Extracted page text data
:::::
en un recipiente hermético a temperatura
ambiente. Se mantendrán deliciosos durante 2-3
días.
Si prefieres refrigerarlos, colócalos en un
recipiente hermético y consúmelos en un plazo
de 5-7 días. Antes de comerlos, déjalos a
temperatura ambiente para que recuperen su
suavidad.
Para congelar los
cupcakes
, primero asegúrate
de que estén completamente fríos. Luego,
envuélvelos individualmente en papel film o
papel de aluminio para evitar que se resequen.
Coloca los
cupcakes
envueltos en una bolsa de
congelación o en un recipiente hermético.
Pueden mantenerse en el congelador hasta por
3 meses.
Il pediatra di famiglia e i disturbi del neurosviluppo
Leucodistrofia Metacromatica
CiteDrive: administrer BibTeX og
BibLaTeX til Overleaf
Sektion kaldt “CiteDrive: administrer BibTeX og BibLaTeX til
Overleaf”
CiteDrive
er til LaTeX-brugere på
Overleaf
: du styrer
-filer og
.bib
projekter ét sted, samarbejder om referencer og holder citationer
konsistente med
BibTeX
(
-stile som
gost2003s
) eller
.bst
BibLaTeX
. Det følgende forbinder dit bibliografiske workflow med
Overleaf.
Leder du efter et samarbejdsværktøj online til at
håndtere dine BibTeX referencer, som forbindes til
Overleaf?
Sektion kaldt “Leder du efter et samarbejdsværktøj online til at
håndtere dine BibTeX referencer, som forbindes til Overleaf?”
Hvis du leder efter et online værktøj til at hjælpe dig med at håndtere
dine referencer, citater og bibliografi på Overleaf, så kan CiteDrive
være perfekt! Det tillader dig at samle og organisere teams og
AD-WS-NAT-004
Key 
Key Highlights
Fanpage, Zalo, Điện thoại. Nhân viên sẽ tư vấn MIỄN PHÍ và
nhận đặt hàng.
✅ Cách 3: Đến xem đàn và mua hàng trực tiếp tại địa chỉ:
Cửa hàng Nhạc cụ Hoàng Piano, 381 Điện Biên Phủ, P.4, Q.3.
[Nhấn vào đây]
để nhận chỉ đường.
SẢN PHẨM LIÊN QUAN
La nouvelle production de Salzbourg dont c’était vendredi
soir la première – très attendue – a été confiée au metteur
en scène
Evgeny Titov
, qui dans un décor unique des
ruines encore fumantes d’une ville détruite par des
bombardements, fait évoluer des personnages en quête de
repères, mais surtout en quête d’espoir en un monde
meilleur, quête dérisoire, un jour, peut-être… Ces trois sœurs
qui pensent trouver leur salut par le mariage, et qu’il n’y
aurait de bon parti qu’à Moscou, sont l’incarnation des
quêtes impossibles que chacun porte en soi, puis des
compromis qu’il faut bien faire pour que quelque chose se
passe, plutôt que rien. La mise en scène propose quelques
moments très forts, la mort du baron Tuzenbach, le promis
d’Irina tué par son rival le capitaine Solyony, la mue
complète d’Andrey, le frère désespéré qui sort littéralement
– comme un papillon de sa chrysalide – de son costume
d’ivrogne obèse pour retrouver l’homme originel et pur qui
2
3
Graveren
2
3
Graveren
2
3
:::::
-- TASK OBJECTIVE --
Going through the data above, return each line with the word "Điện".

-- REPLY TO THE EXERCISE --
Fanpage, Zalo, Điện thoại. Nhân viên sẽ tư vấn MIỄN PHÍ và
Cửa hàng Nhạc cụ Hoàng Piano, 381 Điện Biên Phủ, P.4, Q.3.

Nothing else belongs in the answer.